PROBLEM DESCRIPTION: Retype the listing from its first line through the line that contains "v(-34.94, 38.7) *", including both of those lines.

(Stored records)
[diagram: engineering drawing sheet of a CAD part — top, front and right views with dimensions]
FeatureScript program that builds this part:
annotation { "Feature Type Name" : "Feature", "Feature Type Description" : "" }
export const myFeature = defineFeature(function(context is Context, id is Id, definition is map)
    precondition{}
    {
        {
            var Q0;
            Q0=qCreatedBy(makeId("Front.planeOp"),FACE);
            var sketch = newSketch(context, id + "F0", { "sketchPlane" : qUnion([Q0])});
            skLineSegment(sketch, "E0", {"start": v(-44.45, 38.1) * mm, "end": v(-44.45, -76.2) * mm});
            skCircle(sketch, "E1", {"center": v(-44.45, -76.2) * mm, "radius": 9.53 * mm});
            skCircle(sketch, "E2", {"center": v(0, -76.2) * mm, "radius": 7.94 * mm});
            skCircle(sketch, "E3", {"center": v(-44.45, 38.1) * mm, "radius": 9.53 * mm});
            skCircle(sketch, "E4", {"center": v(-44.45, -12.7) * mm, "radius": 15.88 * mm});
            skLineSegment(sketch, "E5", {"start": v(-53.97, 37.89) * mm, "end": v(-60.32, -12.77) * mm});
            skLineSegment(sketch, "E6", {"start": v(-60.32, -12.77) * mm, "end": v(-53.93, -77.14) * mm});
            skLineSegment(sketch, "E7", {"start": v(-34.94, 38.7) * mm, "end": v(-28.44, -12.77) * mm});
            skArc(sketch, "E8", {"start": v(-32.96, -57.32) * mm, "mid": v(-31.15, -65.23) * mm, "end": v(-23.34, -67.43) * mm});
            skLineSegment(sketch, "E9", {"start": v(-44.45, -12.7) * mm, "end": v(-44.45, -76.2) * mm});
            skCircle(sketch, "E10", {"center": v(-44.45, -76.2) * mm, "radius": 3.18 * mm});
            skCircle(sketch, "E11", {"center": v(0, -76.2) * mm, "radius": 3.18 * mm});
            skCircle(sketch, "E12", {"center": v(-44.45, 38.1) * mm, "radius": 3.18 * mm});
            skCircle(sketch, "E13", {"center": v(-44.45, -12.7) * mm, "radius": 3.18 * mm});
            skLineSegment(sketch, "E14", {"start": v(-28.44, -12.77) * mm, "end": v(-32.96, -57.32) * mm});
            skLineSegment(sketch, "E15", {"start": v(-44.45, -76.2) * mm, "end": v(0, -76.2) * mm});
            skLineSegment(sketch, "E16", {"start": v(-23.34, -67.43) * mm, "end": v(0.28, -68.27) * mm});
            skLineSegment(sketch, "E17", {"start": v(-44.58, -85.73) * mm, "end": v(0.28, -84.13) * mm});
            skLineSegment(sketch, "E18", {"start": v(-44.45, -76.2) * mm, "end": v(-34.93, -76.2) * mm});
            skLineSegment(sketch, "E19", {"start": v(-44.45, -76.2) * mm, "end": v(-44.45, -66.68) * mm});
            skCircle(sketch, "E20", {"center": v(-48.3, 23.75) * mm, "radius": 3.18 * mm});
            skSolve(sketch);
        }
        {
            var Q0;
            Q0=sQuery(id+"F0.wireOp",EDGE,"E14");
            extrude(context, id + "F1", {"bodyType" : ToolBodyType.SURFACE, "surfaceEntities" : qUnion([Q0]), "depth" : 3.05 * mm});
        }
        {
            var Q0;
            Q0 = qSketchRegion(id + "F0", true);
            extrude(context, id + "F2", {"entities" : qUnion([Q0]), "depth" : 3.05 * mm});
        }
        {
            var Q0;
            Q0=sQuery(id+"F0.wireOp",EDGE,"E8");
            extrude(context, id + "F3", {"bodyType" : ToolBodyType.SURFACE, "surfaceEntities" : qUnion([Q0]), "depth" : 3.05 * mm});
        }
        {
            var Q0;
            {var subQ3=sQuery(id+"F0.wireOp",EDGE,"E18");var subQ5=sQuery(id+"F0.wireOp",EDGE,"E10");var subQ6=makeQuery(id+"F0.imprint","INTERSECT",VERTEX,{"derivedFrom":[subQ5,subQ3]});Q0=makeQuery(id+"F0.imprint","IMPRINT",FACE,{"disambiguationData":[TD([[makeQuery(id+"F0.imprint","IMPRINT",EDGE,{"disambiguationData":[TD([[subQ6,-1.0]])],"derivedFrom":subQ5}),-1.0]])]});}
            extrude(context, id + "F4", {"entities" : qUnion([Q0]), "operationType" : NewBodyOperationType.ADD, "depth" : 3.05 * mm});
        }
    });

FINAL RESULT:
[diagram: engineering drawing sheet of a CAD part — top, front and right views with dimensions]
FeatureScript program that builds this part:
annotation { "Feature Type Name" : "Feature", "Feature Type Description" : "" }
export const myFeature = defineFeature(function(context is Context, id is Id, definition is map)
    precondition{}
    {
        {
            var Q0;
            Q0=qCreatedBy(makeId("Front.planeOp"),FACE);
            var sketch = newSketch(context, id + "F0", { "sketchPlane" : qUnion([Q0])});
            skLineSegment(sketch, "E0", {"start": v(-44.45, 38.1) * mm, "end": v(-44.45, -76.2) * mm});
            skCircle(sketch, "E1", {"center": v(-44.45, -76.2) * mm, "radius": 9.53 * mm});
            skCircle(sketch, "E2", {"center": v(0, -76.2) * mm, "radius": 7.94 * mm});
            skCircle(sketch, "E3", {"center": v(-44.45, 38.1) * mm, "radius": 9.53 * mm});
            skCircle(sketch, "E4", {"center": v(-44.45, -12.7) * mm, "radius": 15.88 * mm});
            skLineSegment(sketch, "E5", {"start": v(-53.97, 37.89) * mm, "end": v(-60.32, -12.77) * mm});
            skLineSegment(sketch, "E6", {"start": v(-60.32, -12.77) * mm, "end": v(-53.93, -77.14) * mm});
            skLineSegment(sketch, "E7", {"start": v(-34.94, 38.7) * mm, "end": v(-28.44, -12.77) * mm});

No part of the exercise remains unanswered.